··· ФРАГМЕНТ ТЕКСТА

Нынешний губернский город Пермь принадлежит к числу не старых по своему историческому возрасту: ему всего 120 лет со времени основания при Екатерине II. Он возник в числе других новых русских селений при введении в России екатерининских «Учреждений о губерниях», изданных в 1776 году, — возник в качестве административного центра новой Пермской губернии из ничтожной деревеньки Брюхановой и казённого Егошихинского медеплавильного завода на левом берегу Камы[1]. Доказательством тому служит и поныне название одной из площадей города «заводскою», а также фамилия Брюхановых, довольно часто встречающаяся в Перми. В старину же слово Пермь с эпитетом «Великая» прилагалось к более северному, ныне уездному той же губернии, городу Чердыни, некогда столице автономных пермских князей, а также и ко всей древнерусской области на верховьях р. Камы и её притоков до р. Чусовой включительно[2].
Несмотря на относительно молодой возраст, новая Пермь о первых насельниках своих имеет уже свои предания, созданные на реальной почве и передаваемые от поколения к поколению. К числу таких принадлежит и избранный нами рассказ, слышанный автором неоднократно, уже лет около 20, записанный покойным и столь известным Перми Д. Д. Смышляевым с его слов и другими любителями местной старины, например, господином Кудринским в газете «Волгарь» 1895 года. Мы передадим сперва подлинные слова из сборника статей о Пермской губернии господина Смышляева, а потом коснемся и других пересказов того же сюжета из былой действительности города Перми.

······
··· ИСХОДНЫЕ СТРОКИ

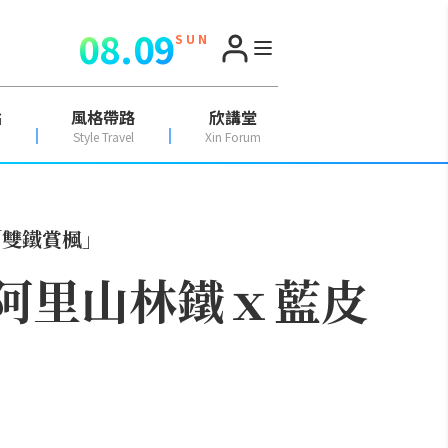
08.09
S U N
點
風格帶路
欣講堂
Style Travel
Xin Forum
「雙鐵賞楓」
手阿里山林鐵ｘ藍皮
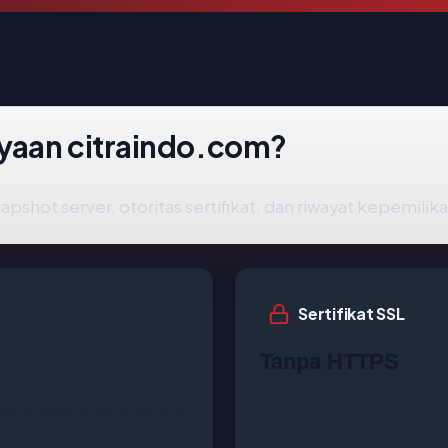
yaan citraindo.com?
apshot server, otoritas sertifikat, dan riwayat kepemilika
Sertifikat SSL
Tanpa HTTPS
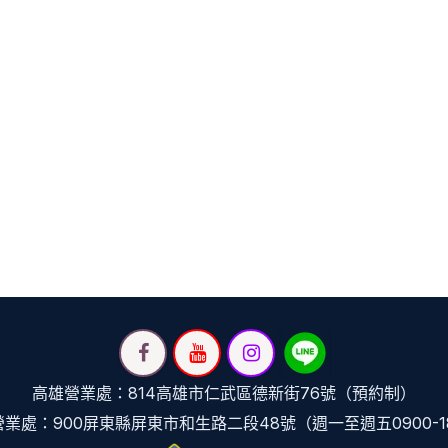
高雄營業處：814高雄市仁武區德新街76號（預約制）
業處：900屏東縣屏東市和生路二段48號（週一至週五0900-1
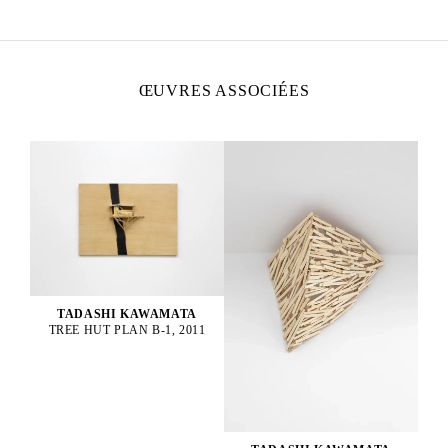
ŒUVRES ASSOCIÉES
TADASHI KAWAMATA
TREE HUT PLAN B-1, 2011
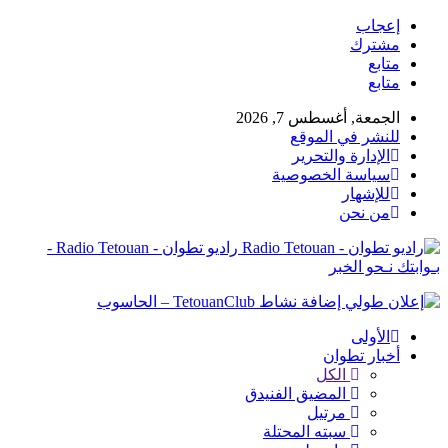
إعجاب
مشترك
متابع
متابع
الجمعة, أغسطس 7, 2026
للنشر في الموقع
الإدارة والتحرير
سياسة الخصوصية
للإشهار
من نحن
راديو تطوان - Radio Tetouan -
بـوابتك نـحو الخبر
الأولى
أخبار تطوان
الكل
المضيق الفنيدق
مرتيل
سبته المحتلة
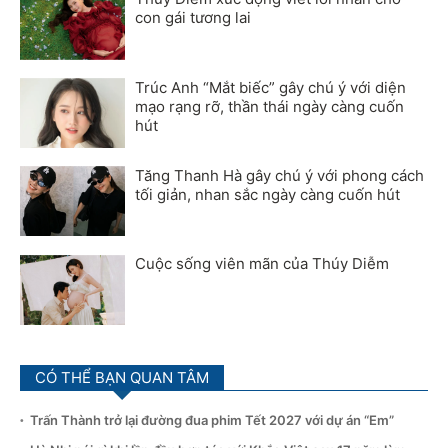
con gái tương lai
Trúc Anh “Mắt biếc” gây chú ý với diện
mạo rạng rỡ, thần thái ngày càng cuốn
hút
Tăng Thanh Hà gây chú ý với phong cách
tối giản, nhan sắc ngày càng cuốn hút
Cuộc sống viên mãn của Thúy Diễm
CÓ THỂ BẠN QUAN TÂM
Trấn Thành trở lại đường đua phim Tết 2027 với dự án “Em”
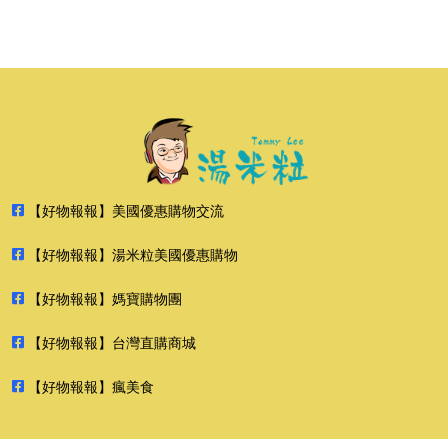
【好物報報】美國優惠購物交流
【好物報報】湯米粒美國優惠購物
【好物報報】媽寶購物團
【好物報報】台灣直購商城
【好物報報】瘋美食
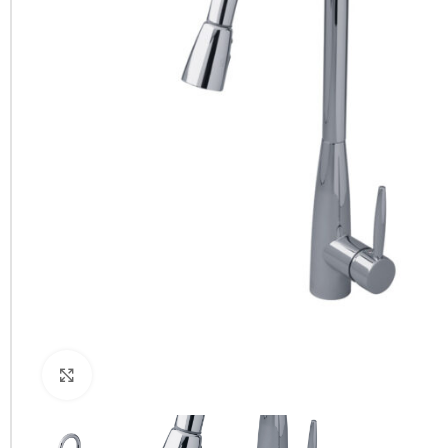
Clic para ampliar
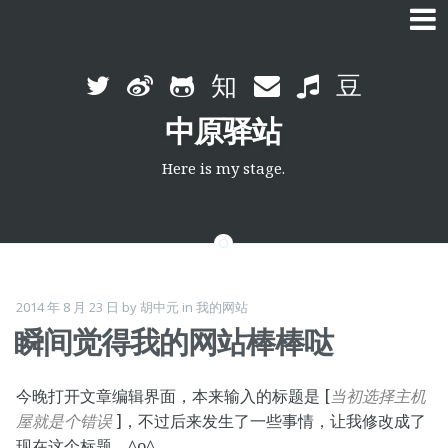
Skip
to
中原驿站
content
Here is my stage.
2014 年 8 月 23 日
by
胡中元
in
我的网站
瞬间觉得我的网站棒棒哒
今晚打开文章编辑界面，本来输入的标题是 [
当初选择主机
屋就是个错误
]，不过后来发生了一些事情，让我修改成了
现在这个标题。^o^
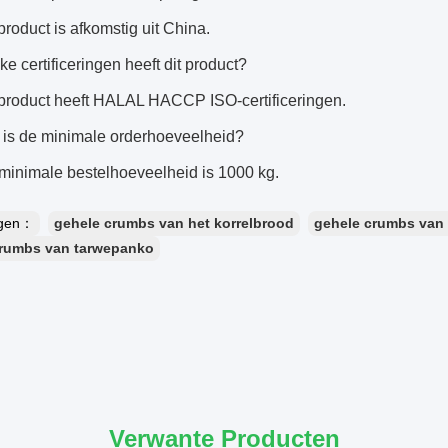
 product is afkomstig uit China.
ke certificeringen heeft dit product?
 product heeft HALAL HACCP ISO-certificeringen.
 is de minimale orderhoeveelheid?
minimale bestelhoeveelheid is 1000 kg.
ngen：
gehele crumbs van het korrelbrood
gehele crumbs van 
crumbs van tarwepanko
Verwante Producten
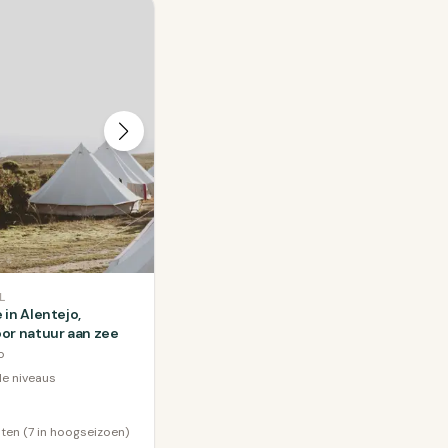
L
in Alentejo,
or natuur aan zee
o
lle niveaus
hten (7 in hoogseizoen)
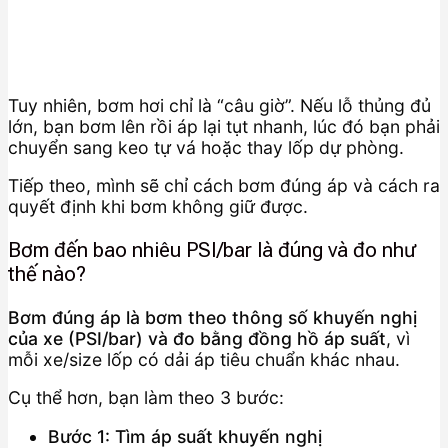
Tuy nhiên, bơm hơi chỉ là “câu giờ”. Nếu lỗ thủng đủ
lớn, bạn bơm lên rồi áp lại tụt nhanh, lúc đó bạn phải
chuyển sang keo tự vá hoặc thay lốp dự phòng.
Tiếp theo, mình sẽ chỉ cách bơm đúng áp và cách ra
quyết định khi bơm không giữ được.
Bơm đến bao nhiêu PSI/bar là đúng và đo như
thế nào?
Bơm đúng áp là bơm theo thông số khuyến nghị
của xe (PSI/bar) và đo bằng đồng hồ áp suất
, vì
mỗi xe/size lốp có dải áp tiêu chuẩn khác nhau.
Cụ thể hơn, bạn làm theo 3 bước:
Bước 1: Tìm áp suất khuyến nghị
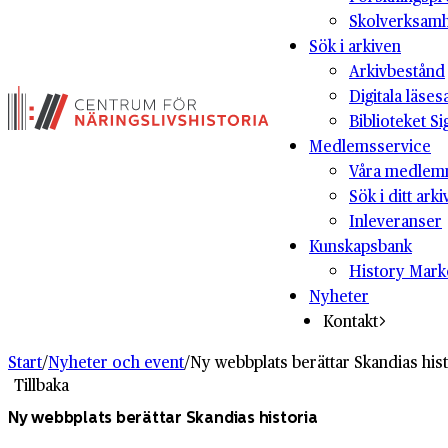
Skolverksam
Sök i arkiven
Arkivbestånd
Digitala läses
Biblioteket Si
Medlemsservice
Våra medlem
Sök i ditt arki
Inleveranser
Kunskapsbank
History Mark
Nyheter
Kontakt
Start
/
Nyheter och event
/
Ny webbplats berättar Skandias hist
Tillbaka
Ny webbplats berättar Skandias historia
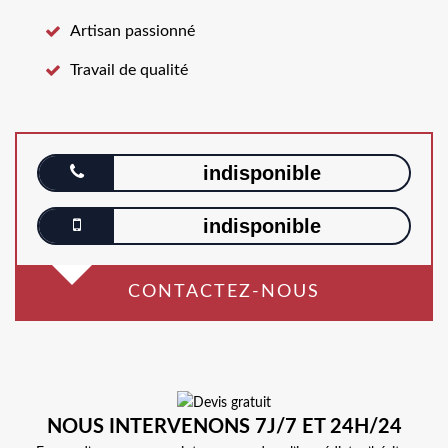
Artisan passionné
Travail de qualité
indisponible
indisponible
CONTACTEZ-NOUS
NOUS INTERVENONS 7J/7 ET 24H/24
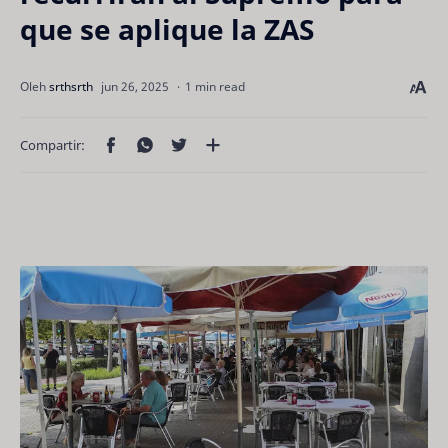
que se aplique la ZAS
1 min read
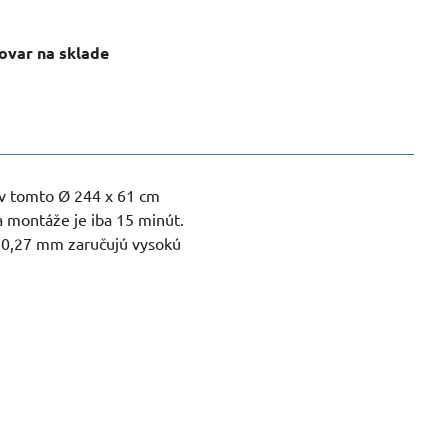
ovar na sklade
e v tomto Ø 244 x 61 cm
 montáže je iba 15 minút.
 0,27 mm zaručujú vysokú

······

- [СУТЬ ЗАДАНИЯ]: В каком году, согласно фрагменту о прошлом Перми, были изданы екатерининские «Учреждения о губерниях»?

- [ОТВЕТ]: В 1776 году.